- _Records shown_
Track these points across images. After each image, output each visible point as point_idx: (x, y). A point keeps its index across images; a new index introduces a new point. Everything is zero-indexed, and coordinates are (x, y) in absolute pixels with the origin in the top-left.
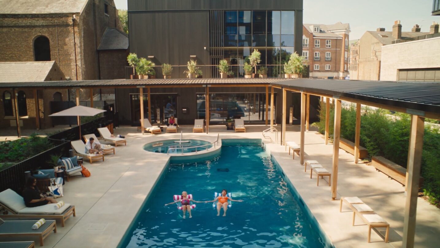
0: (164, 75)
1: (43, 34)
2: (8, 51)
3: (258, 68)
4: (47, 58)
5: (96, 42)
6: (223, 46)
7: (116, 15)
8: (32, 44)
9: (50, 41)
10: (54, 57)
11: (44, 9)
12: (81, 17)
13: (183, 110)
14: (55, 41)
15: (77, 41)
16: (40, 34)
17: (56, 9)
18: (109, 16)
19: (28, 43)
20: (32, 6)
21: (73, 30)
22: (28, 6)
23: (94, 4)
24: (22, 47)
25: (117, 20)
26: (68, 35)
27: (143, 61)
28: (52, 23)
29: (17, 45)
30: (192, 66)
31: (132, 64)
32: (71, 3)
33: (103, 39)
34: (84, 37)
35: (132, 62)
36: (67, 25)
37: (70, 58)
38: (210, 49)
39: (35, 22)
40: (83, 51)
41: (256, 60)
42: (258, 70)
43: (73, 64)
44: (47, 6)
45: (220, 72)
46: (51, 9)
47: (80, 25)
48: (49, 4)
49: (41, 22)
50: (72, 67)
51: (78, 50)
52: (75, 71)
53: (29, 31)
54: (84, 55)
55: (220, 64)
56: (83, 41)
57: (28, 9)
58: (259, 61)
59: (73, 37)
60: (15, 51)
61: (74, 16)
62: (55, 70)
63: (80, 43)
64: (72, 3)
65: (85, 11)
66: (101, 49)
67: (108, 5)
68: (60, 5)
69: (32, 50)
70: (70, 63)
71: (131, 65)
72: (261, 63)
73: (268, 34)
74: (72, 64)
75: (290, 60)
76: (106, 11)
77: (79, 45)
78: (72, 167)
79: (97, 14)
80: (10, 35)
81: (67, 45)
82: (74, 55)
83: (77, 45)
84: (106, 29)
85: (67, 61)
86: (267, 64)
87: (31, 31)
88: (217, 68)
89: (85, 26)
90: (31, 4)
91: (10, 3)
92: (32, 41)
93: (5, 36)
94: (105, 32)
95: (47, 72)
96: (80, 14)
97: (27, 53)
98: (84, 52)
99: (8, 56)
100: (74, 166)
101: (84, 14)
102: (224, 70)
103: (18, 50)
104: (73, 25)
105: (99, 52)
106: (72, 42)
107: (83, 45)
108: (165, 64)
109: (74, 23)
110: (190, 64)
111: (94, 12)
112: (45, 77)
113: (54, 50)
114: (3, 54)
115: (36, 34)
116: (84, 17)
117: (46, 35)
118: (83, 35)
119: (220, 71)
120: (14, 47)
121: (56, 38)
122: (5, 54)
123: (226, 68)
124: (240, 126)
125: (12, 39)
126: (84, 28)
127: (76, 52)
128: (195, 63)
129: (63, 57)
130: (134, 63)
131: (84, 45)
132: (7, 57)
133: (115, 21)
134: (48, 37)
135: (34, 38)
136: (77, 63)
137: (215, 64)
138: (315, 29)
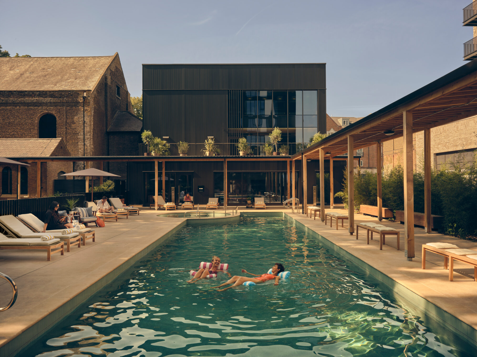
0: (180, 153)
1: (50, 112)
2: (10, 128)
3: (279, 146)
4: (53, 135)
5: (107, 123)
6: (243, 127)
7: (127, 99)
8: (36, 122)
9: (57, 119)
10: (60, 135)
11: (52, 87)
12: (92, 95)
13: (200, 189)
14: (62, 119)
15: (87, 119)
16: (47, 112)
17: (65, 88)
18: (120, 98)
19: (33, 120)
20: (40, 84)
21: (83, 108)
22: (35, 84)
23: (106, 84)
24: (26, 125)
25: (129, 104)
26: (77, 113)
27: (157, 140)
28: (60, 100)
29: (21, 122)
30: (209, 144)
31: (146, 141)
32: (81, 82)
33: (114, 121)
34: (94, 116)
35: (147, 139)
36: (77, 102)
37: (78, 137)
38: (229, 130)
39: (42, 99)
40: (92, 130)
41: (277, 139)
42: (279, 148)
43: (81, 144)
44: (56, 85)
45: (239, 151)
46: (59, 88)
47: (91, 104)
48: (57, 82)
49: (48, 100)
50: (79, 147)
51: (87, 129)
52: (82, 151)
53: (35, 109)
54: (93, 134)
55: (240, 142)
56: (93, 120)
57: (35, 87)
58: (280, 139)
59: (83, 116)
60: (18, 129)
61: (85, 94)
62: (61, 148)
63: (90, 122)
64: (83, 82)
65: (97, 90)
66: (112, 131)
67: (120, 87)
68: (70, 84)
69: (36, 128)
70: (77, 143)
71: (145, 143)
72: (282, 141)
73: (289, 114)
74: (79, 143)
75: (314, 140)
76: (119, 94)
77: (88, 123)
78: (87, 217)
79: (108, 95)
80: (14, 112)
81: (75, 123)
82: (82, 134)
83: (87, 123)
84: (117, 112)
85: (74, 140)
86: (289, 142)
87: (37, 109)
88: (235, 147)
89: (95, 105)
90: (39, 83)
91: (16, 81)
92: (37, 119)
93: (8, 113)
94: (116, 115)
95: (53, 149)
96: (92, 92)
97: (31, 131)
98: (93, 132)
99: (10, 134)
100: (89, 216)
101: (95, 93)
102: (243, 148)
103: (21, 127)
104: (84, 102)
105: (108, 134)
106: (80, 120)
107: (92, 124)
108: (182, 141)
109: (84, 100)
110: (208, 141)
111: (106, 93)
112: (50, 154)
113: (61, 128)
114: (4, 132)
115: (42, 111)
116: (95, 95)
117: (54, 112)
118: (93, 114)
119: (239, 149)
120: (17, 125)
121: (64, 116)
122: (6, 132)
123: (245, 146)
124: (260, 202)
125: (15, 116)
126: (95, 107)
127: (85, 131)
128: (212, 141)
129: (71, 135)
130: (148, 140)
131: (94, 125)
132: (8, 135)
133: (127, 105)
134: (55, 115)
135: (40, 115)
136: (85, 143)
137: (233, 142)
138: (344, 122)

- _What needs to be done_
Your task for the entries above: copy exactly the span starting with the line with "29: (17, 45)" and going on through the line with "73: (268, 34)", both lines included, and nothing else.

- _Answer section_
29: (17, 45)
30: (192, 66)
31: (132, 64)
32: (71, 3)
33: (103, 39)
34: (84, 37)
35: (132, 62)
36: (67, 25)
37: (70, 58)
38: (210, 49)
39: (35, 22)
40: (83, 51)
41: (256, 60)
42: (258, 70)
43: (73, 64)
44: (47, 6)
45: (220, 72)
46: (51, 9)
47: (80, 25)
48: (49, 4)
49: (41, 22)
50: (72, 67)
51: (78, 50)
52: (75, 71)
53: (29, 31)
54: (84, 55)
55: (220, 64)
56: (83, 41)
57: (28, 9)
58: (259, 61)
59: (73, 37)
60: (15, 51)
61: (74, 16)
62: (55, 70)
63: (80, 43)
64: (72, 3)
65: (85, 11)
66: (101, 49)
67: (108, 5)
68: (60, 5)
69: (32, 50)
70: (70, 63)
71: (131, 65)
72: (261, 63)
73: (268, 34)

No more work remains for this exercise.